Ein Dammbruch
Für Frankreich ist das die größte politische Zäsur seit 1945, ein Dammbruch. Seit 1972, seit mehr als 50 (!) Jahren also, versucht die Familie Le Pen das Land mit ihrer nationalistischen und hetzerischen Weltsicht für sich zu gewinnen. Jetzt haben sie es fast geschafft – nicht nur, weil Marine Le Pen die weichgespülte Variante ihres antisemitischen und offen rassistischen Vaters spielt. Auch, weil Macron ihr ungeschickt in die Hände spielt: Nötige Reformen zog er zwar durch, aber in völliger Abgehobenheit. Und die Grandeur, mit der er Unerfüllbares versprach, ließ die Ränder erstarken.
Die Folgen daraus werden in ganz Europa zu spüren sein.
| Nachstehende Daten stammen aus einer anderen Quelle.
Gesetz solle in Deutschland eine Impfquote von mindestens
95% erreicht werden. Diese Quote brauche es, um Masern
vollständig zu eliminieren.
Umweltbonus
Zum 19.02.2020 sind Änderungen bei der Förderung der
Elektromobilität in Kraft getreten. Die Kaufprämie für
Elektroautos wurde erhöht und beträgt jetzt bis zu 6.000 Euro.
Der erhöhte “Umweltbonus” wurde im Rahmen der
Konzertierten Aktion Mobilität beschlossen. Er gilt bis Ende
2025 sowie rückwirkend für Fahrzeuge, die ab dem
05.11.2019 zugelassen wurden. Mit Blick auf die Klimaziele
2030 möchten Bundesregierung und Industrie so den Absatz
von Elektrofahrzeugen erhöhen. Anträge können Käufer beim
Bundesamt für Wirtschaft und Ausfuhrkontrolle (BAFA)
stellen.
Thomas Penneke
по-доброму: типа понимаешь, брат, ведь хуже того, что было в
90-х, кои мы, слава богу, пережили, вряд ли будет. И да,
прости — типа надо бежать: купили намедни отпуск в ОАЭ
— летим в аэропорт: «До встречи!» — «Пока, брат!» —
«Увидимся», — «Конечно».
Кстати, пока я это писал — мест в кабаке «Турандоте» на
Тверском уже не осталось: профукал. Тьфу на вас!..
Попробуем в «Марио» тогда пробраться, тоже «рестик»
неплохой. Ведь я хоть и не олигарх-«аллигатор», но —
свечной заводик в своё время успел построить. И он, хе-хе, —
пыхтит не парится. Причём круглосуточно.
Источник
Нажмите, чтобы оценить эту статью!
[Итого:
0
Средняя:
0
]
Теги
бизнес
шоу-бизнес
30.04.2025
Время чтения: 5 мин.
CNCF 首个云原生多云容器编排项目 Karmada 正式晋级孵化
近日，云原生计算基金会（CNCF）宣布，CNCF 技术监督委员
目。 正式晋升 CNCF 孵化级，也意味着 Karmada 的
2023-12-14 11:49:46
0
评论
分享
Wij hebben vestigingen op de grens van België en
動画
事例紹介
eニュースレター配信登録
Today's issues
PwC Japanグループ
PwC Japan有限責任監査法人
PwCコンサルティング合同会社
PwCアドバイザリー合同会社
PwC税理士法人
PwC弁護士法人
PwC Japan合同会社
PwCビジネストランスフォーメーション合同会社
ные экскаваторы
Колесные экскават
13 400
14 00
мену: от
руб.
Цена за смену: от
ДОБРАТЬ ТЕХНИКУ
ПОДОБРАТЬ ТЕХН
Innerhalb Frankreichs will Le Pen den Dreiklang von Freiheit, Gleichheit und Brüderlichkeit verstummen lassen, sie trommelt stattdessen „nationalen Vorrang“ – bald wird es nicht mehr reichen, in Frankreich geboren zu sein, um Franzose sein; und wer die doppelte Staatsbürgerschaft hat, steht unter Generalverdacht, samt Berufsverbot. Auch in Brüssel wird der RN alles torpedieren, woraus sich politisch Kapital schlagen lässt. Also fast alles.
Das düstere Bild vom Abstieg
Die Gräben in Europa wird das vergrößern, die sind ohnehin schon tief. Überall erzählen Populisten erfolgreich vom Abstieg Europas, von der großen Gefahr von außen, und das mit einer hämischen Freude. Dass Frankreich, die sechstgrößte Volkswirtschaft der Welt, so gut dasteht wie kaum ein anderes Land, ist da egal. Die Stimmung zählt, auch auf dem Stimmzettel.
Das vernebelt den Blick auf wirkliche Gefahren, doch das ist gewollt. Seit Jahrzehnten schickt Russland Trolle aus, die Europa vom eigenen Untergang erzählen, füttert Parteien wie den RN, die für ihn als tumbe Erfüllungsgehilfen arbeiten. Dass Europa nationale Egos hintangestellt, sich dem größeren Ganzen verschrieben hat, war schon immer die größte Bedrohung für Putin.
In Frankreich hat er nun die erste große Schlacht gewonnen. Es wird wohl nicht die letzte bleiben.